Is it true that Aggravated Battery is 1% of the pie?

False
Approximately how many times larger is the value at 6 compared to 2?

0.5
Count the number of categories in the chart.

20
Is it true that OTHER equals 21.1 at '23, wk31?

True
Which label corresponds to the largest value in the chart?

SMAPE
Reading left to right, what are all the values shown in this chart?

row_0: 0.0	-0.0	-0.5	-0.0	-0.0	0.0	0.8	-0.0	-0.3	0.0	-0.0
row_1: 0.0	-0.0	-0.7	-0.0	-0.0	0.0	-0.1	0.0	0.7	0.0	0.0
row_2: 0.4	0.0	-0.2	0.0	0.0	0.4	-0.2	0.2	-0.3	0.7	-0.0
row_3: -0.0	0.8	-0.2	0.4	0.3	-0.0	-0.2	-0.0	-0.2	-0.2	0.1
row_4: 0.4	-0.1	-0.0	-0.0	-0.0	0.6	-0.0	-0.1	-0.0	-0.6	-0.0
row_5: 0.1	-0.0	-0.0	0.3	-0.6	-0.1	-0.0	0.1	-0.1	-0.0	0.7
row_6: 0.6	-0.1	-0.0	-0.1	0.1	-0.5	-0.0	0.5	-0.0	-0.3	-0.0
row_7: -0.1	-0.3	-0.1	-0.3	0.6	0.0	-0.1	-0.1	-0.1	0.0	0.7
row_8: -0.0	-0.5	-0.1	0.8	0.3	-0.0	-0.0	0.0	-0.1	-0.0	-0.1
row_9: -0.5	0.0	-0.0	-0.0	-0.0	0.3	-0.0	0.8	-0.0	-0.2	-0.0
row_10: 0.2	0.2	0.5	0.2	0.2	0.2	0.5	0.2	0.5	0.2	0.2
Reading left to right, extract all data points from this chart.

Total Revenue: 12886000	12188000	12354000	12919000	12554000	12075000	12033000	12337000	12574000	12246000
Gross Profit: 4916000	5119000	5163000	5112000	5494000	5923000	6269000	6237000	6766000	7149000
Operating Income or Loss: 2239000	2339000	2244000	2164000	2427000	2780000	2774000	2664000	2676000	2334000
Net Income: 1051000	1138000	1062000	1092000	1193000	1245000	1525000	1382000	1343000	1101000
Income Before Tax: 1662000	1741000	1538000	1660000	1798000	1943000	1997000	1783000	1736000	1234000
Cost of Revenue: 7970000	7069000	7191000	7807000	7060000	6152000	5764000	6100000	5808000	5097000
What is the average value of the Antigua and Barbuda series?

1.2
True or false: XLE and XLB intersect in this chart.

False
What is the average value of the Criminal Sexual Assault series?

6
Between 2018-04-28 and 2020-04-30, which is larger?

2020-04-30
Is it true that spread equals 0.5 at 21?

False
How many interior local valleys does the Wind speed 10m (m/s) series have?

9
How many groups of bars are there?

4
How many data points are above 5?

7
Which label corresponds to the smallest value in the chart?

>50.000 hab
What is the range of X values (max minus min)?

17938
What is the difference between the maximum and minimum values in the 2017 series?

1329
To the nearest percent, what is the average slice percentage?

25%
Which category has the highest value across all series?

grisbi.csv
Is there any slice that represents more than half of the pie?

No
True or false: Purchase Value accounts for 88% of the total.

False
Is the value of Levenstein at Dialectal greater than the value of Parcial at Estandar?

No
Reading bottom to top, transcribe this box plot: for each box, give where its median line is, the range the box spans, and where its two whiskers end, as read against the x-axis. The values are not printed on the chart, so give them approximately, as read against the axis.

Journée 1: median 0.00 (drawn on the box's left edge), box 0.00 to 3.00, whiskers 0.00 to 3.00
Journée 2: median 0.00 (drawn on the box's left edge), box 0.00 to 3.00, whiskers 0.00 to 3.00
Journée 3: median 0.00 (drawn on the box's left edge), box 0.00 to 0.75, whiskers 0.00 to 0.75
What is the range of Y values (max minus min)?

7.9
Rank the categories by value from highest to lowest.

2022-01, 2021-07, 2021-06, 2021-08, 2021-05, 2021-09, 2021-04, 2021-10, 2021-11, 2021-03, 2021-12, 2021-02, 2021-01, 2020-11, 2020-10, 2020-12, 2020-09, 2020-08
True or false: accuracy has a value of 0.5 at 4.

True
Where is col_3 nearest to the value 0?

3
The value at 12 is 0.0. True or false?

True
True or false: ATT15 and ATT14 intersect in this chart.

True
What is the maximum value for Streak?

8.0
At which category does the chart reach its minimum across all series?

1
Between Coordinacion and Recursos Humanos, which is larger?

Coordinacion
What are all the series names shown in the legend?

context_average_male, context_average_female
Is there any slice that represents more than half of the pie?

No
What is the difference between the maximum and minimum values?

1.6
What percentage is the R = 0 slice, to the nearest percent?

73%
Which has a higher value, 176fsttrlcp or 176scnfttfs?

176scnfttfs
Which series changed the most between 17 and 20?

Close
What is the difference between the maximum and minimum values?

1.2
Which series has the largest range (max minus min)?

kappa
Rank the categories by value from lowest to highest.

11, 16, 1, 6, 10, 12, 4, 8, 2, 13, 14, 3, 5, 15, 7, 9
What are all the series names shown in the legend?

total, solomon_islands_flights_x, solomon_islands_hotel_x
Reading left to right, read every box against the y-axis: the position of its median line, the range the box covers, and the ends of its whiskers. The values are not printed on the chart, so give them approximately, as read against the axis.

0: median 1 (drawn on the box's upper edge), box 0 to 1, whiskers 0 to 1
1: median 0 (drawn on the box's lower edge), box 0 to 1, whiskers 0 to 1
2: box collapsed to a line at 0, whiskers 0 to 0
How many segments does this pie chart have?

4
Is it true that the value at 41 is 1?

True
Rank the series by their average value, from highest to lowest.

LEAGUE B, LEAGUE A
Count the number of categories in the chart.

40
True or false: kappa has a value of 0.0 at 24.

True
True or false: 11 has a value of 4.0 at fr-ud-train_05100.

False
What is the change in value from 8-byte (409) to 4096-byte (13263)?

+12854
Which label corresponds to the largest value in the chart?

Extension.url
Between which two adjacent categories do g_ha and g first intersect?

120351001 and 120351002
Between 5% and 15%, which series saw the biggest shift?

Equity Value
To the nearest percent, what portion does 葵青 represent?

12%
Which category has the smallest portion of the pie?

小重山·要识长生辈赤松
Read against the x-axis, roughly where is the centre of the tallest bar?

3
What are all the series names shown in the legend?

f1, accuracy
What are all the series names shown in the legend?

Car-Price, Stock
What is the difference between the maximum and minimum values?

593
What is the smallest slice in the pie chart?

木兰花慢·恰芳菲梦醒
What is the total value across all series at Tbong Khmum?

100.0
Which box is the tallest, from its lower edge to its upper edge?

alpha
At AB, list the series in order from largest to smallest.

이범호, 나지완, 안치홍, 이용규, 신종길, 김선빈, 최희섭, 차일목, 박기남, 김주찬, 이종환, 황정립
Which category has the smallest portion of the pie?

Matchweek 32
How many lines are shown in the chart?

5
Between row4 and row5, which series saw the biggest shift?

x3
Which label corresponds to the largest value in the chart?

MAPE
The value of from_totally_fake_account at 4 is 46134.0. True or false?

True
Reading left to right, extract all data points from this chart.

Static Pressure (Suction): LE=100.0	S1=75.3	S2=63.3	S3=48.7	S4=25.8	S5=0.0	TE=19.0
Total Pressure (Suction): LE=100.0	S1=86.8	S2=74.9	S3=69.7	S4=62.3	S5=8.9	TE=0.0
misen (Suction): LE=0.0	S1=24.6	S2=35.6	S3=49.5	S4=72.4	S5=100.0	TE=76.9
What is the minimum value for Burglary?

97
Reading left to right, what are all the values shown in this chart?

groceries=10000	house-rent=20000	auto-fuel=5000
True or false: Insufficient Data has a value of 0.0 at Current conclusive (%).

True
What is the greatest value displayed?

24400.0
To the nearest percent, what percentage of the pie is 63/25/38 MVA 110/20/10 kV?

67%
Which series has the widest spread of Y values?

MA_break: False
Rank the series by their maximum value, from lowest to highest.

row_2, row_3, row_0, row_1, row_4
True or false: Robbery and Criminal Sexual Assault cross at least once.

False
***
Task brief » List every line in the listing above that contains the string "Pressure". Case counts.

Expected output »
Static Pressure (Suction): LE=100.0	S1=75.3	S2=63.3	S3=48.7	S4=25.8	S5=0.0	TE=19.0
Total Pressure (Suction): LE=100.0	S1=86.8	S2=74.9	S3=69.7	S4=62.3	S5=8.9	TE=0.0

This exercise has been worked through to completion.